Published Sep 25, 2004
I’m old. Officially old. What is it that makes me old? Why, it’s my ability to reminisce, with a twinkle in my eye and a wistful tone, about the good old days when I wrote batch files to run statistical tests on SPSS, which, by the way, ran on the server, not some dinky desktop. Ahh yes, I miss firing up Kermit, telnetting into the server (bambi.pomona.edu, I think) running pico or vi to write a command file instructing SPSS what to do with my data, FTPing the data to the server, running SPSS from the command line (there was no user interface, you’d just type SPSS nomanager inputfile outputfile
), hoping there were no errors (and repeating the whole process if there were), and, if the whole megillah worked, waiting 30-45 minutes for the computer center staff to pull the 60-70 green-and-white pages of output for my job off of the large-format dot-matrix printer and drop it in the “names starting with W” cubby.
So yeah it was a little obtuse, as these things go. But I loved SPSS. It could do whatever you needed with as much, or as little, data as you had. It had this user’s manual — oh, that manual! — that was better than any other stats textbook I’d ever seen. You knew, when you used SPSS, you held power in your hands. Or at least you had a non-exclusive connection to power via a 14,400 baud modem line.

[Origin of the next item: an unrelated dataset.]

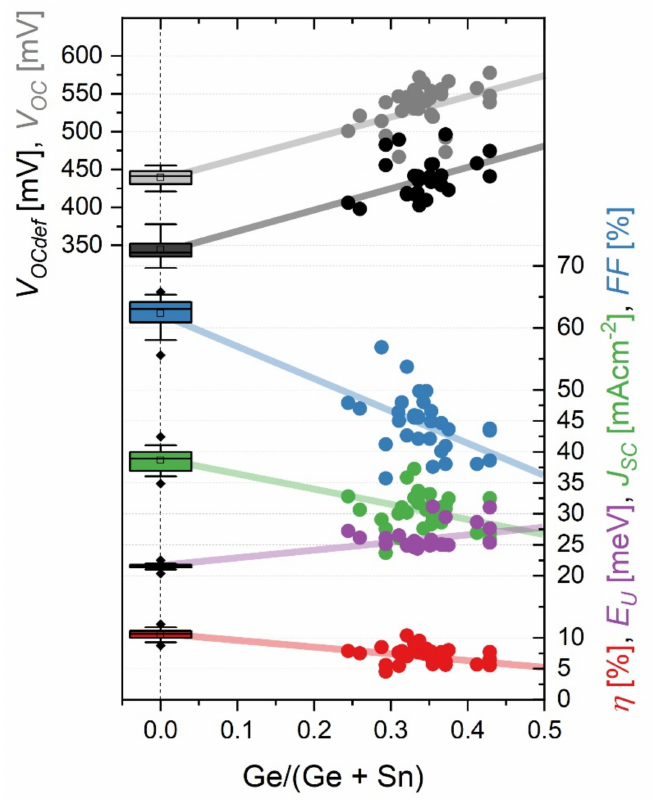
Figure 5. Device properties for CZTGSe-based solar cells with varying Ge content: V OC and V OC deficit, calculated relative to the Shockley-Queisser limit on the left axis; ï , E U , J SC and FF on the right axis. Trend lines provided as a guide for the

We just started Stats. The prof seems great, but I’m not sure about the statistical package we’re using, Palisade StatTools. Graphs seem to have randomly-labeled axes. RECODE? Feh, use a PivotTable. Sadly, with only about 460 rows of 7 fields of data, and 768 MB of RAM, I managed to run out of memory trying to use a PivotTable to automagically make my data useable. Oh, and the descriptive statistics don’t include the mode. What’s up with that?
yeah! what’s up with that?
Don’t mock my pain! My awful, awful, pain.